Records contained in a dataset ▸
^^^^^^^^
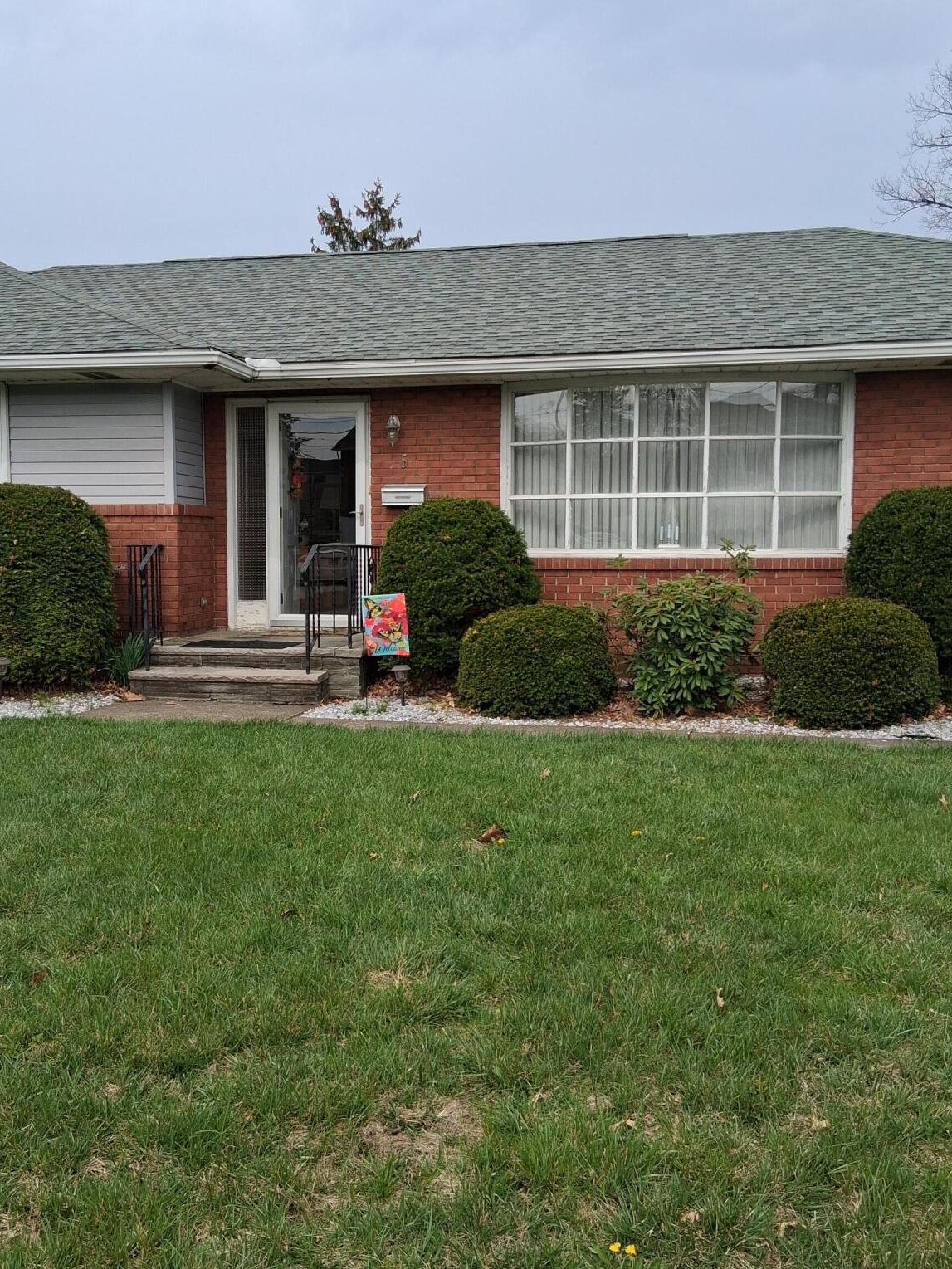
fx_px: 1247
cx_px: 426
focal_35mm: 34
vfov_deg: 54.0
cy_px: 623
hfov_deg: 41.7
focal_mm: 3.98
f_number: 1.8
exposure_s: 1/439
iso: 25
^^^^^^^^
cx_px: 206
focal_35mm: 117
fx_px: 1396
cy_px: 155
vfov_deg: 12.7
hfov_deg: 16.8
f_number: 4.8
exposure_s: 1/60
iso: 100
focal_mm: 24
^^^^^^^^
When the line with "focal_35mm: 117" is reached in the data above, begin copying, and stop after the line with "focal_mm: 24"; copy each line exactly, both ends included.

Response box ▸
focal_35mm: 117
fx_px: 1396
cy_px: 155
vfov_deg: 12.7
hfov_deg: 16.8
f_number: 4.8
exposure_s: 1/60
iso: 100
focal_mm: 24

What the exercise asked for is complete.